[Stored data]
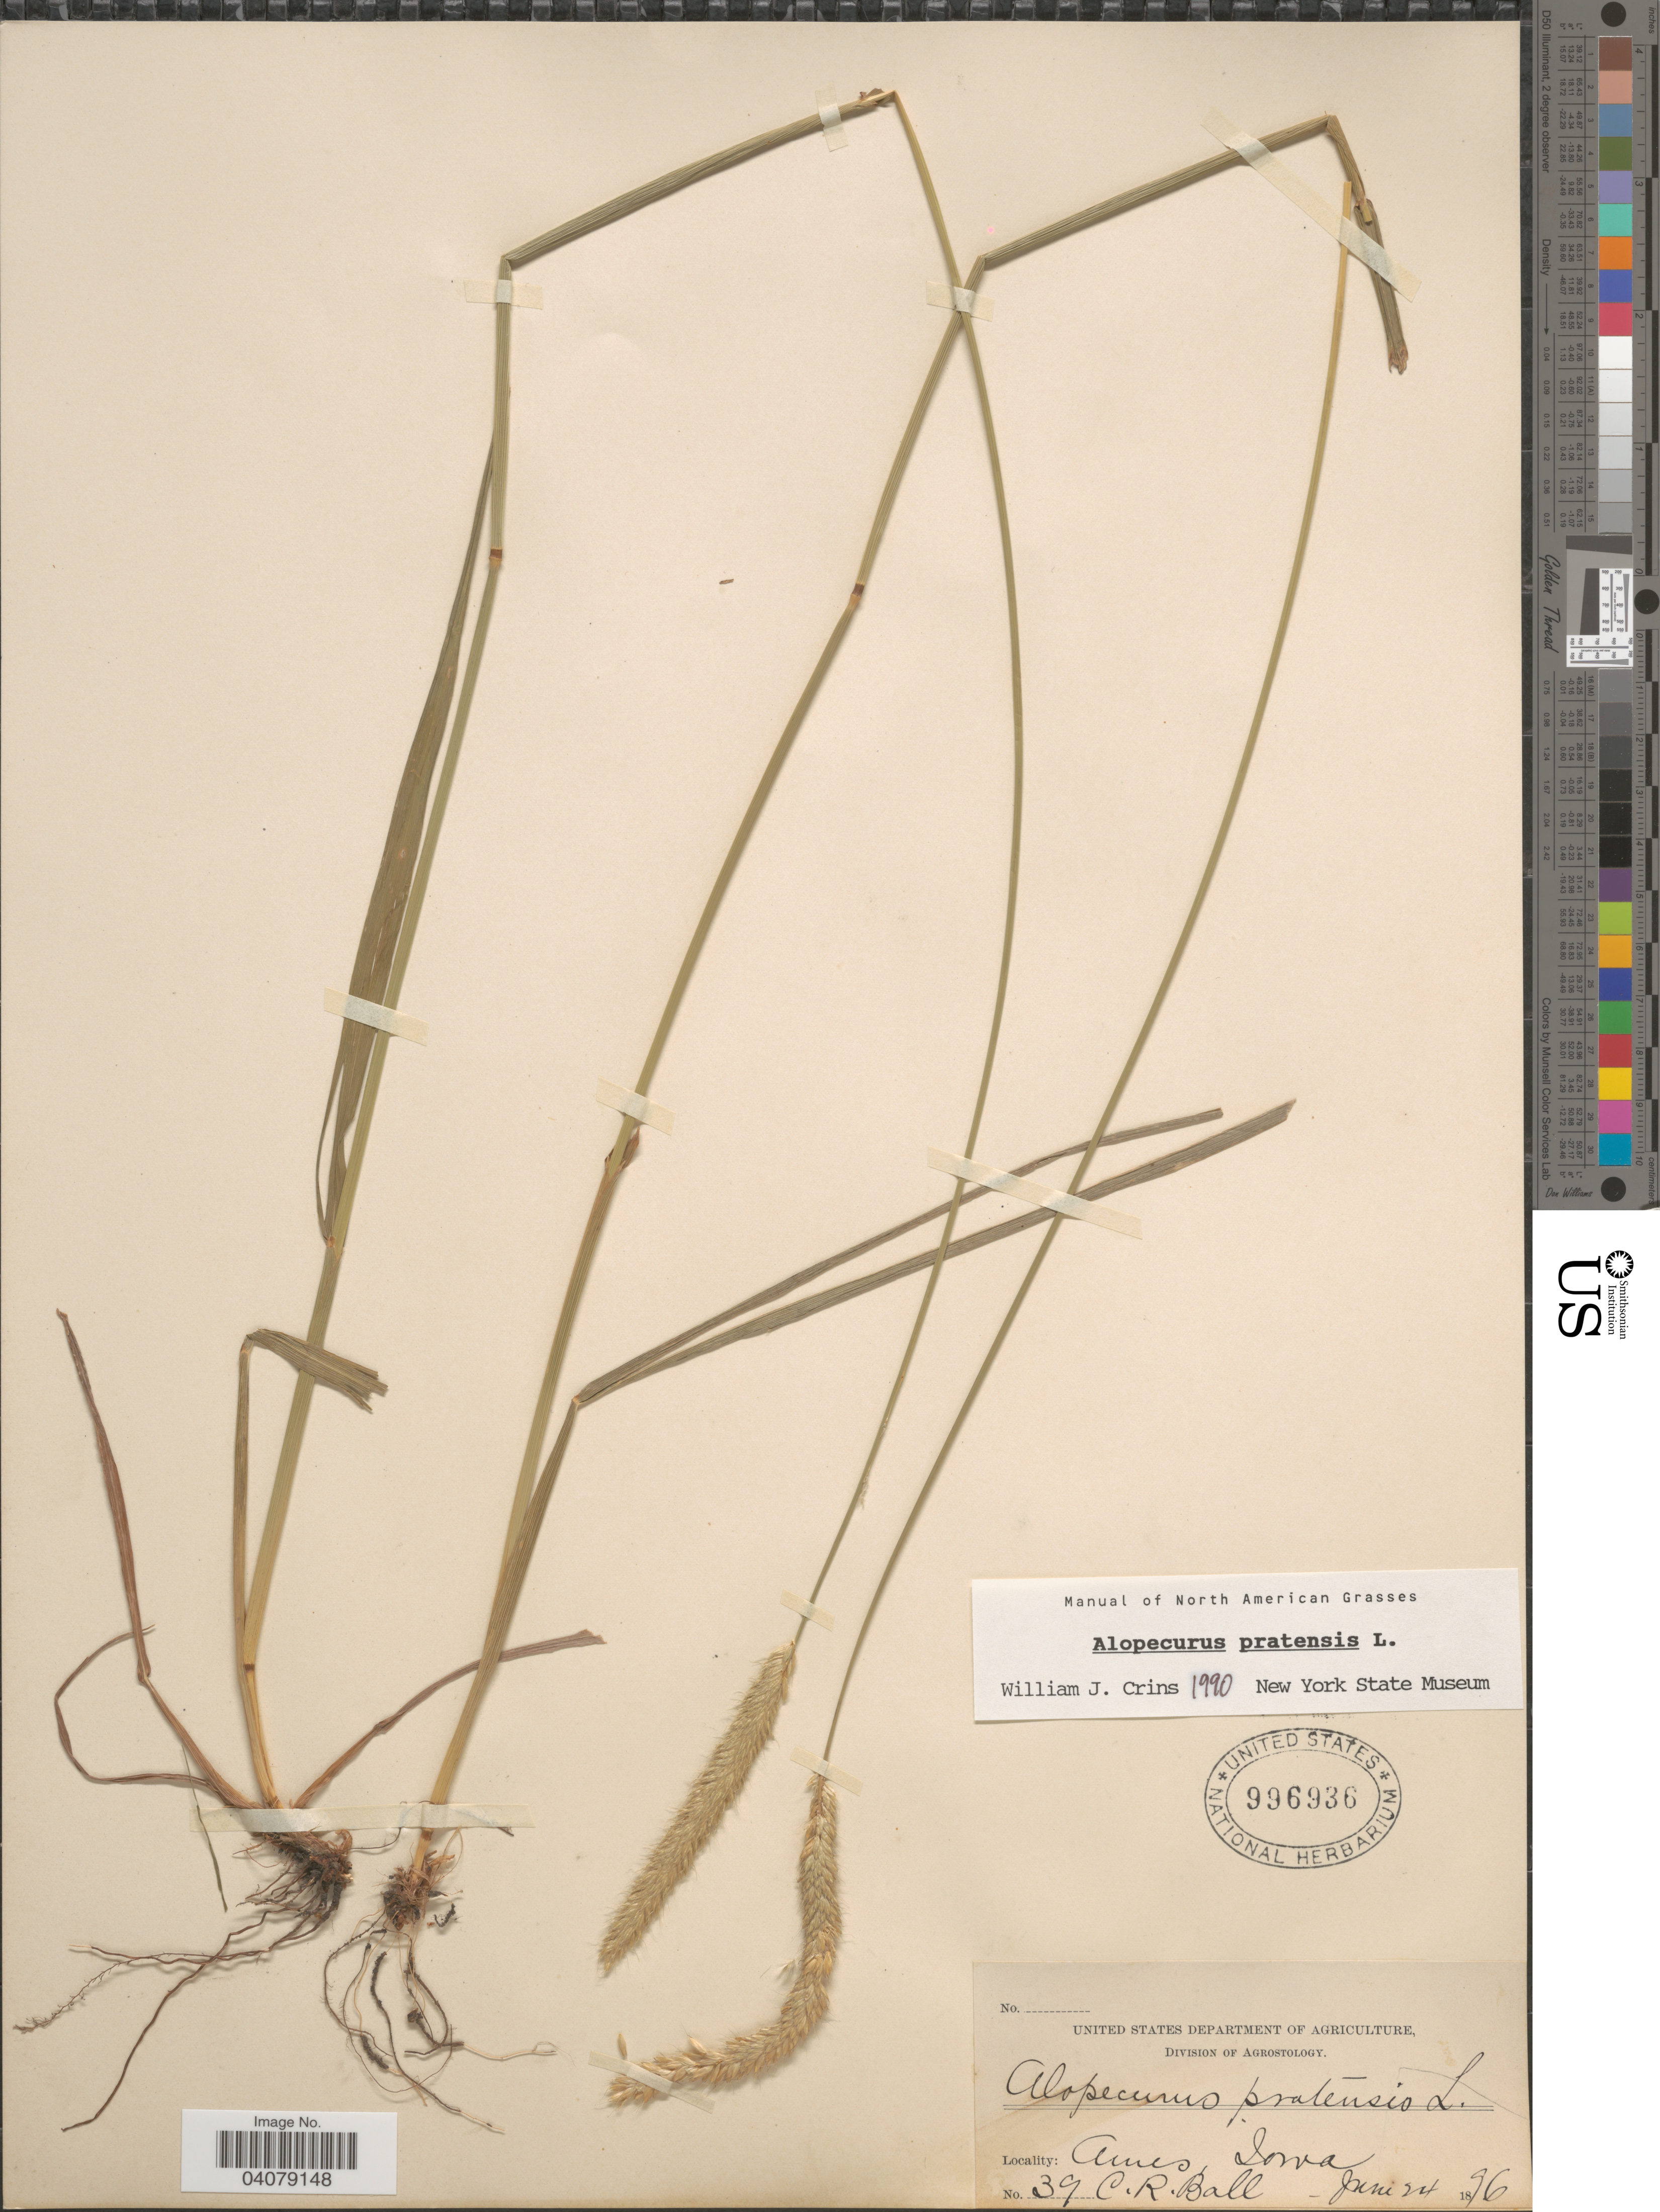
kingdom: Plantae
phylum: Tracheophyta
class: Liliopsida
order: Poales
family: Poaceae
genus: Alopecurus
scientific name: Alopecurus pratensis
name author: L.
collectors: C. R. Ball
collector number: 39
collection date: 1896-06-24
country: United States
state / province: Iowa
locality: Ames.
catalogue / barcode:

§ REQUEST: In the lines above, swap "locality" for "site" and change nothing else. Leave out the pictures.

§ EXERCISE OUTPUT:
kingdom: Plantae
phylum: Tracheophyta
class: Liliopsida
order: Poales
family: Poaceae
genus: Alopecurus
scientific name: Alopecurus pratensis
name author: L.
collectors: C. R. Ball
collector number: 39
collection date: 1896-06-24
country: United States
state / province: Iowa
site: Ames.
catalogue / barcode:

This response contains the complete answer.